Reluctance to work with local partners. When companies venture out of their comfort zone they typically find someone they know to travel together, quite often their global partners. This may be convenient and comfortable at the beginning, but in the long term this move limits the strategic thinking of the company. It is a natural tendency to piggyback on the global partners existing geographic coverage, industry access and existing clientele. However such dependency blinds the need to find local partners that can provide real synergy and innovative insights in the local market, so no break through ideas that can shake things up are generated. For example, a large MNC that is in the process of transforming itself from a traditional manufacturing model into one that focus on physical mobility life-style is struggling in China to make the strategy work. The global management team had misjudged the reach and popularity of its global third-party payment partners in China, when they finally realized this problem they were clumsy in forming new partnerships with local third party payment incumbents.
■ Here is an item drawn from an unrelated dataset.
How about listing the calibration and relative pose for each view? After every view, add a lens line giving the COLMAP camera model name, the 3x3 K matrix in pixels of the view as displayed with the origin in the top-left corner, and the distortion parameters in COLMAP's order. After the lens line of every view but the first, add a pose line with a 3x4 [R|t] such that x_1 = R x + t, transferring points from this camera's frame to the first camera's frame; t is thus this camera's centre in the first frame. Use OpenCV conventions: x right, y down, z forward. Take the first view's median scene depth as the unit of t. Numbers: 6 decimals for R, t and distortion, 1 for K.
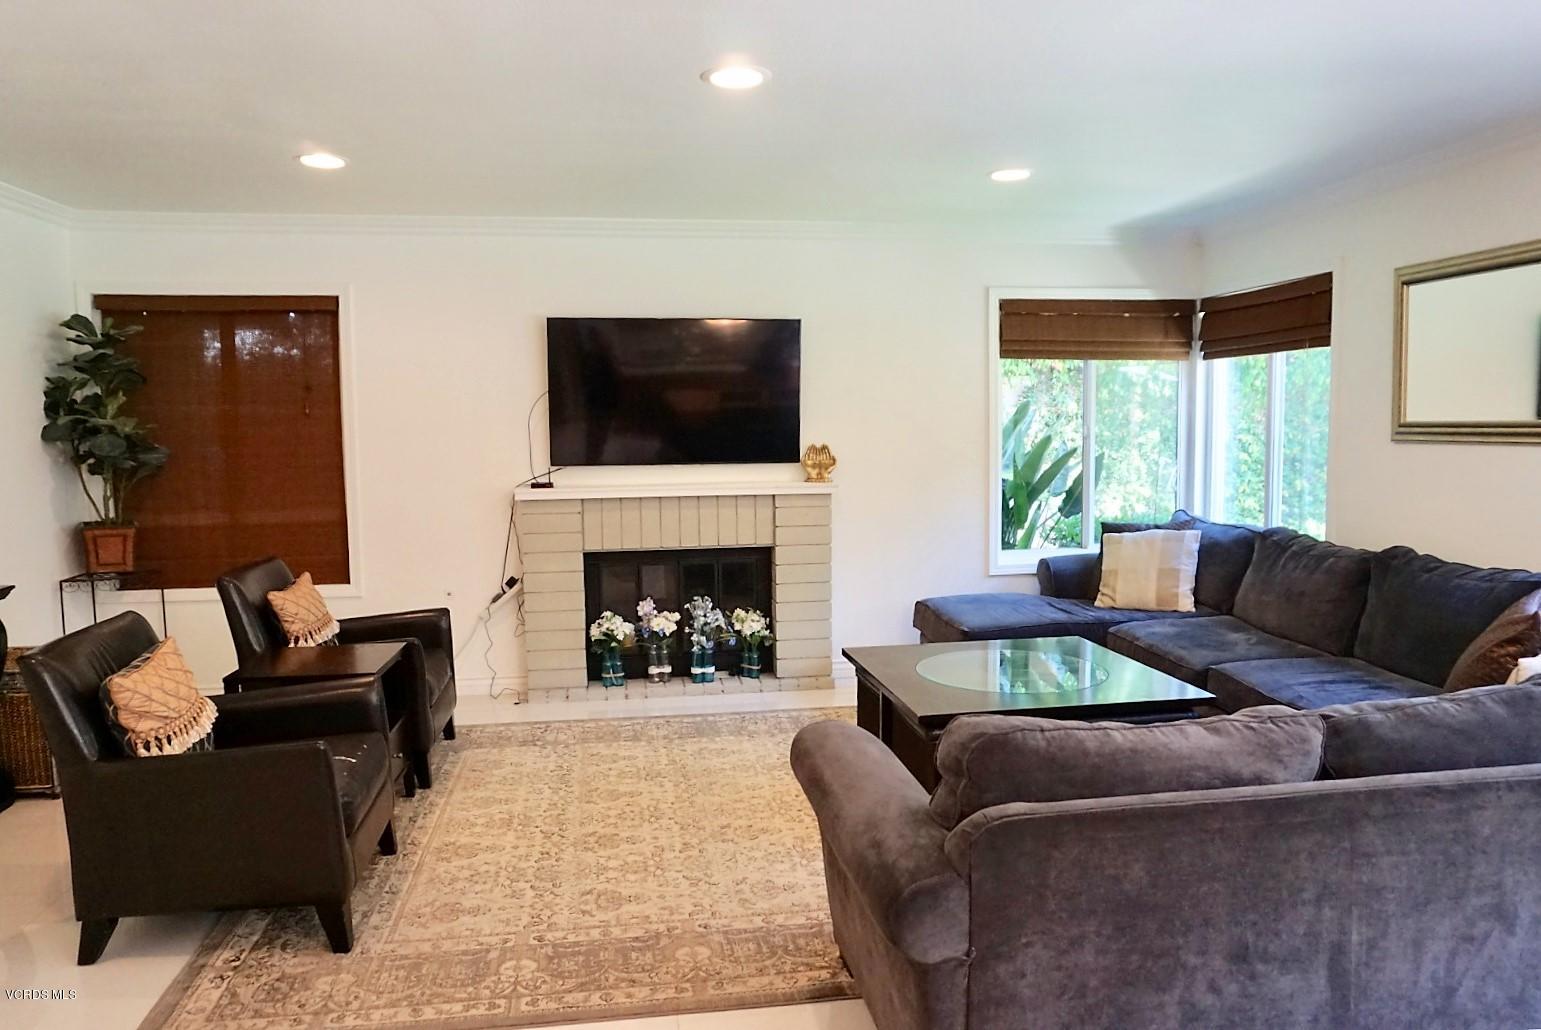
lens RADIAL K [[1067.8, 0, 819.6], [0, 1067.8, 508.8], [0, 0, 1]] dist [-0.050556, 0.043269]
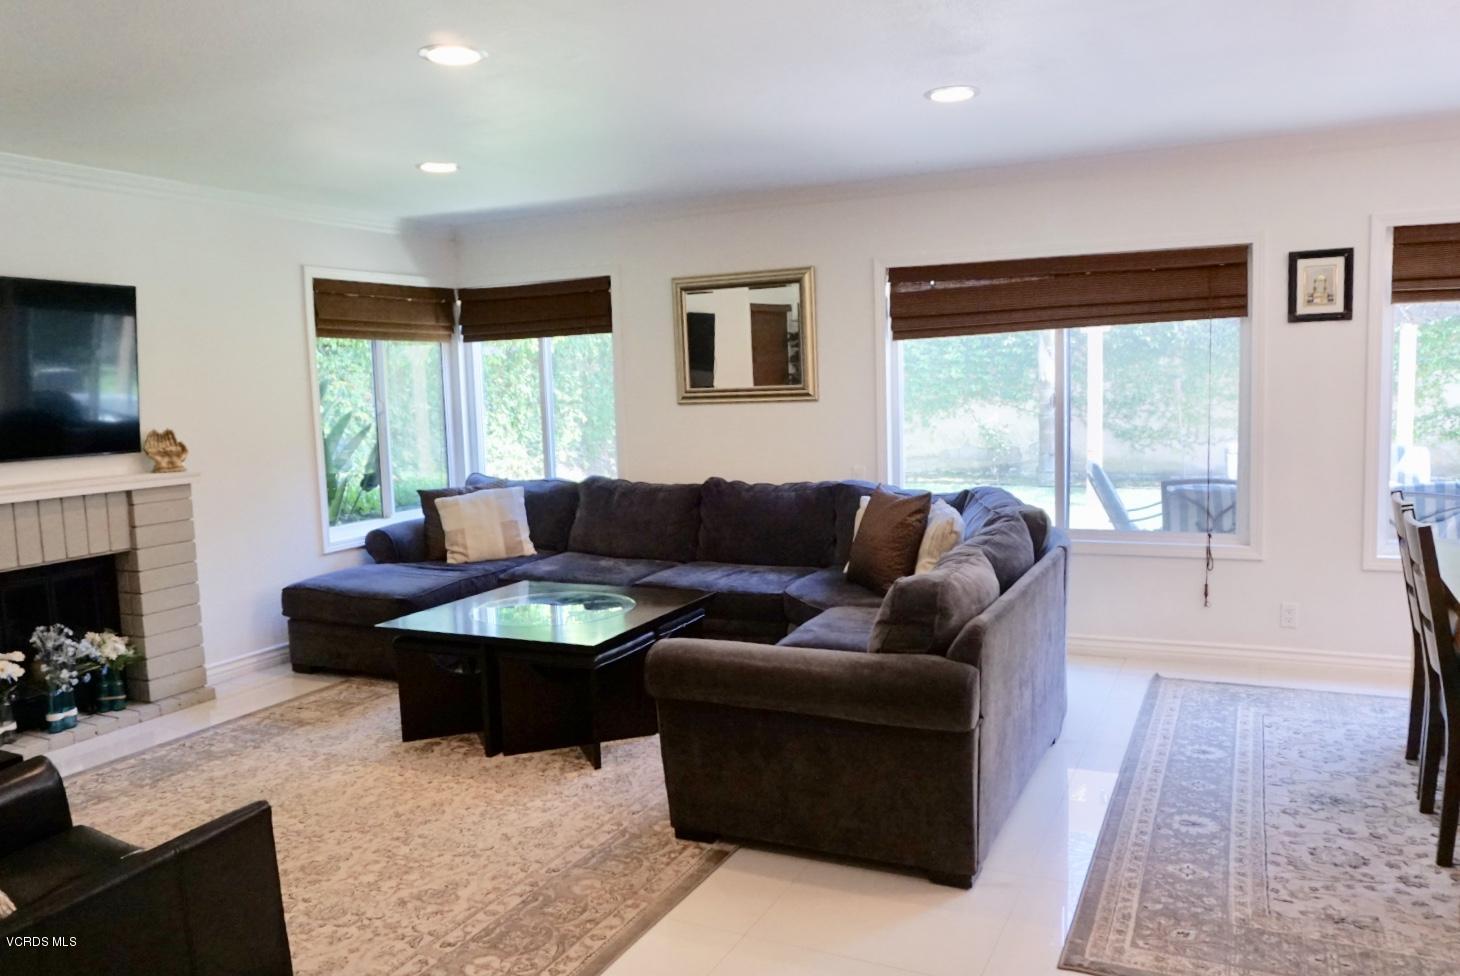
lens RADIAL K [[1011.7, 0, 776.5], [0, 1011.7, 482.1], [0, 0, 1]] dist [-0.050556, 0.043269]
pose [[0.583231, -0.088126, 0.807512, -0.383108], [0.092260, 0.994852, 0.041936, -0.005309], [-0.807050, 0.050043, 0.588358, 0.111598]]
Ignoring important government plans and signals. It is true that the Chinese government and legal systems are complicated, as you can imagine should be the case for a 1.3 Billion people country. But China is one of the most transparent government when it comes to announcing where they want to invest and focus. The recent “One-Belt, One-Road” development policy states very clearly where the Chinese government will focus their economic development efforts. Businesses that could take advantage of this policy can gear up and make a move. Unfortunately a lot of senior leaders in foreign companies do not heed this clear direction, as they might not have the concept of opportunities that far from their comfort zones of mega hubs such as Shanghai, Shenzhen and Beijing. On the other hand Chinese companies have the audacity to go somewhere new. For example Huawei spent 10 hard years in Africa wedging into the market from scratch; now it is the most well known communications equipment brand in Africa, a market poised to grow in the next 40 years.
I assume that the goal of any business is to stay competitive and maximise profit. The points made here are just some of the obvious ones and there are many more subtle ones that affect business results. However paying attention to these items would probably take you company father on the road of success in China.